▶ Action item
Write out every line of the items below as a JSON list of strings, one string per line, and skip blank lines and the pictures.

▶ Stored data
═══
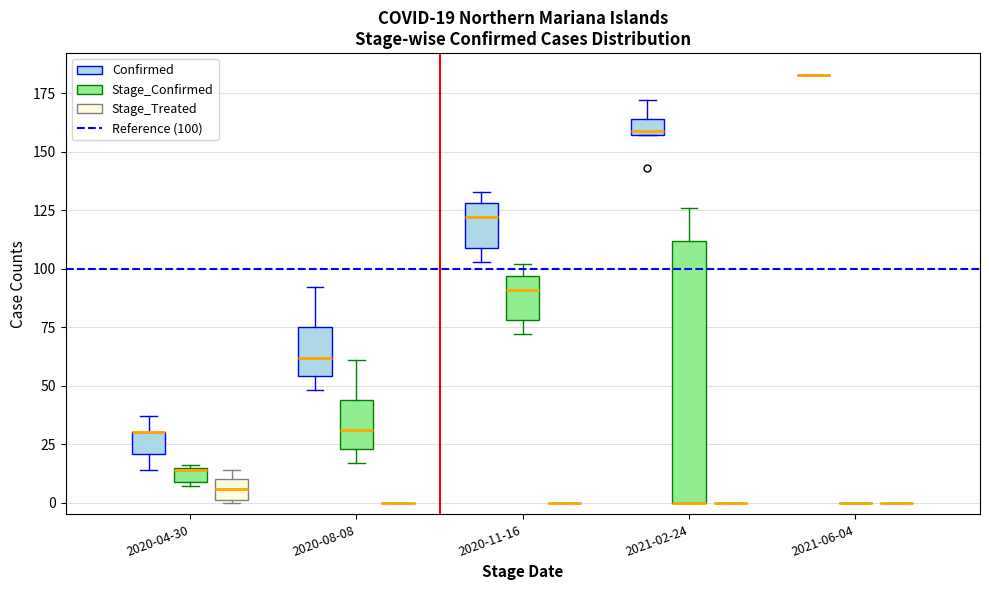

Which box is the tallest, from its lower edge to its upper edge?

2021-02-24 (Stage_Confirmed)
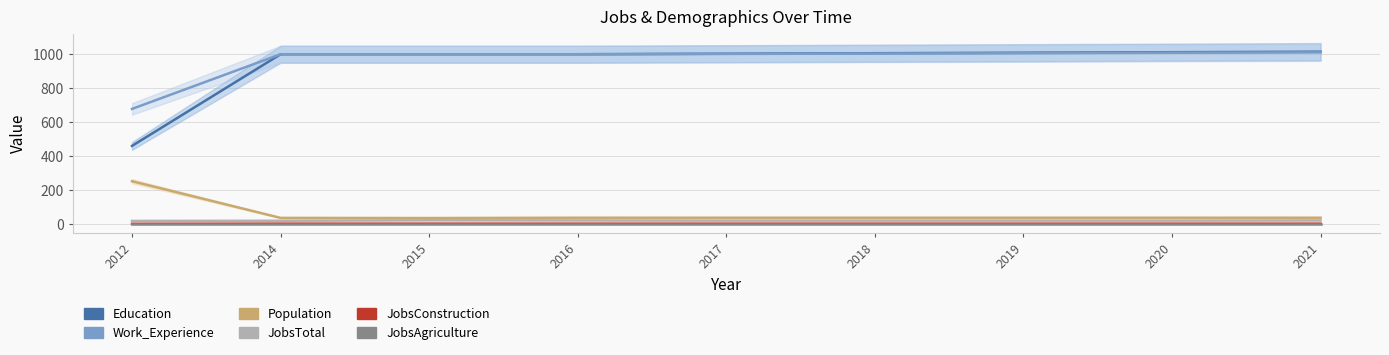

Which series changed the most between 2014 and 2016?

JobsTotal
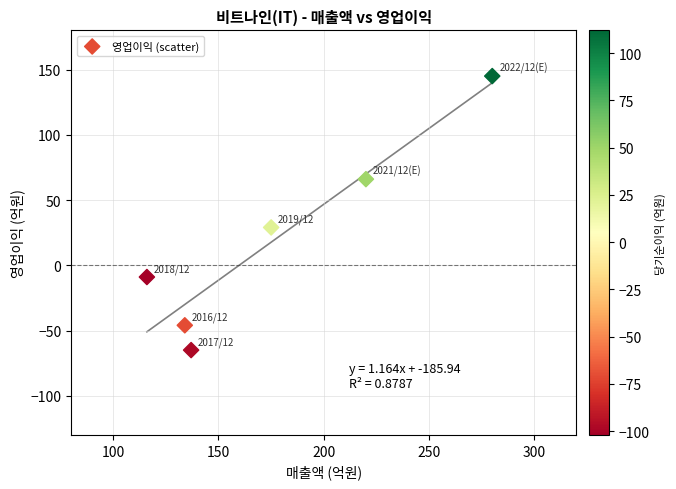

What Y value in the scatter plot is closest to 40?

29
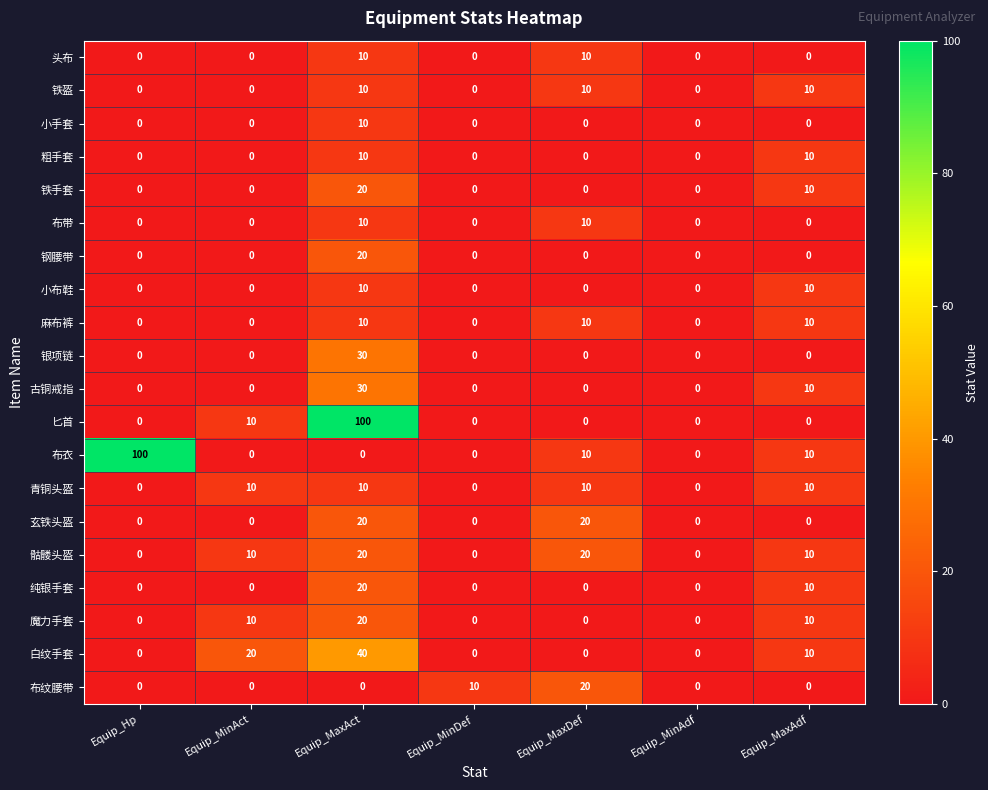

Count the 布纹腰带 values in the range 0 to 10.

6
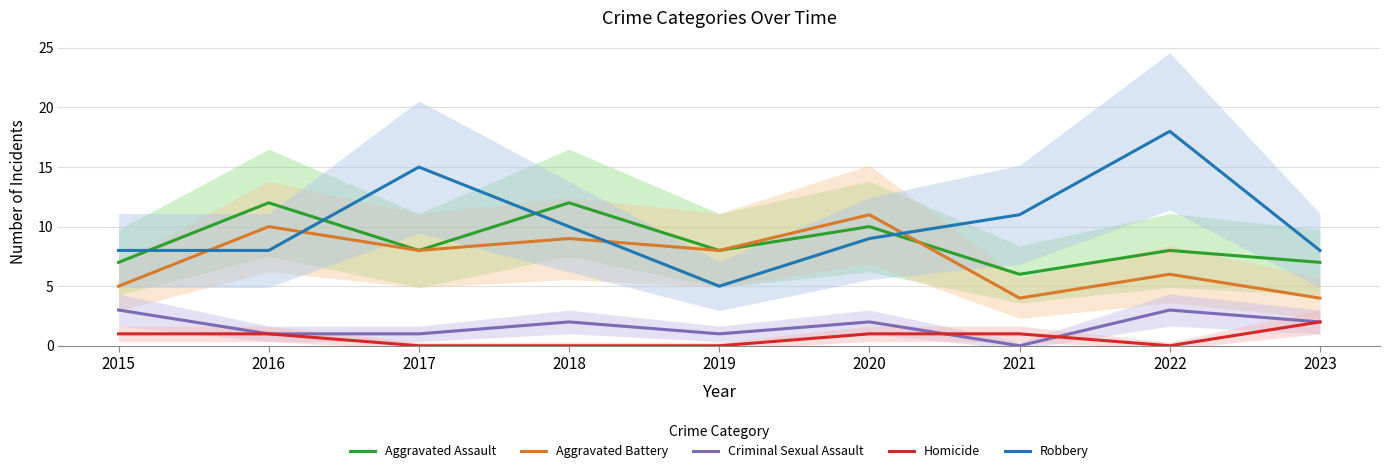

What is the value of the Aggravated Battery point at the 1st from the left?

5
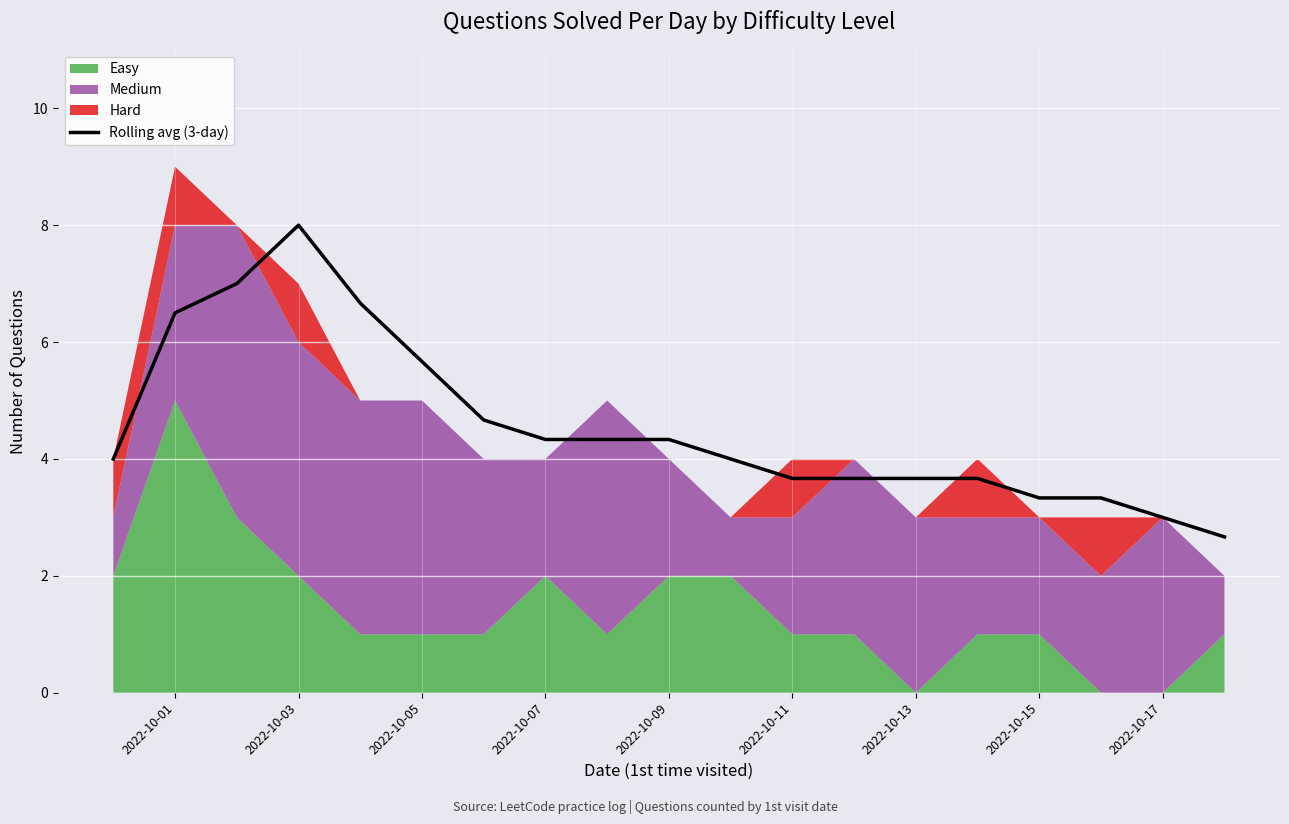

The value of Rolling avg (3-day) at 2022-10-13 is 5.5. True or false?

False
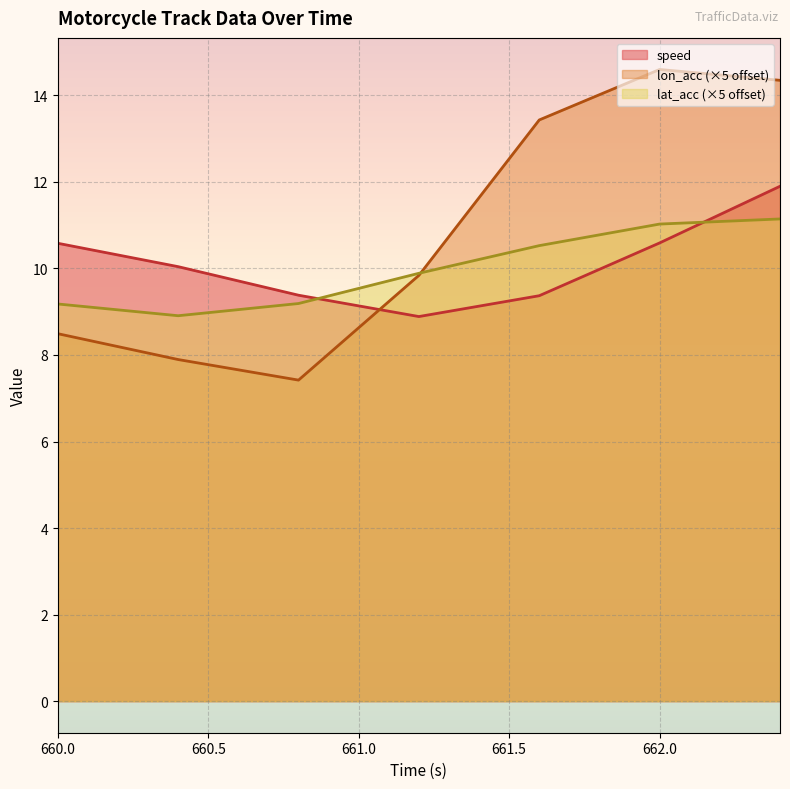

What is the lowest value of the speed series?

8.9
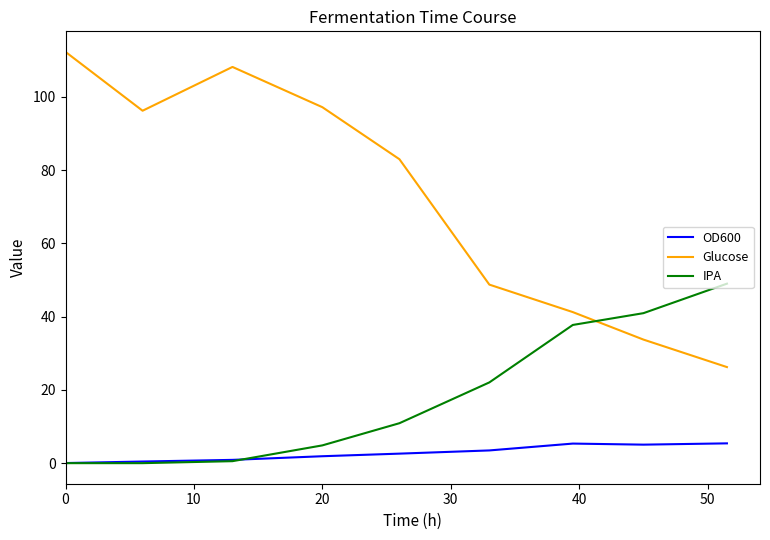

How many categories are shown in the chart?

9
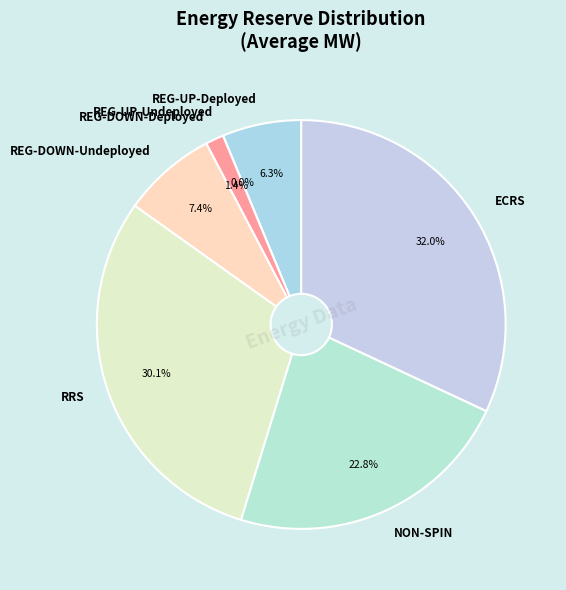

Combined, do REG-DOWN-Deployed and REG-UP-Deployed account for over 50%?

No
═══
▶ Task result
[
  "Which box is the tallest, from its lower edge to its upper edge?",
  "2021-02-24 (Stage_Confirmed)",
  "Which series changed the most between 2014 and 2016?",
  "JobsTotal",
  "What Y value in the scatter plot is closest to 40?",
  "29",
  "Count the 布纹腰带 values in the range 0 to 10.",
  "6",
  "What is the value of the Aggravated Battery point at the 1st from the left?",
  "5",
  "The value of Rolling avg (3-day) at 2022-10-13 is 5.5. True or false?",
  "False",
  "What is the lowest value of the speed series?",
  "8.9",
  "How many categories are shown in the chart?",
  "9",
  "Combined, do REG-DOWN-Deployed and REG-UP-Deployed account for over 50%?",
  "No"
]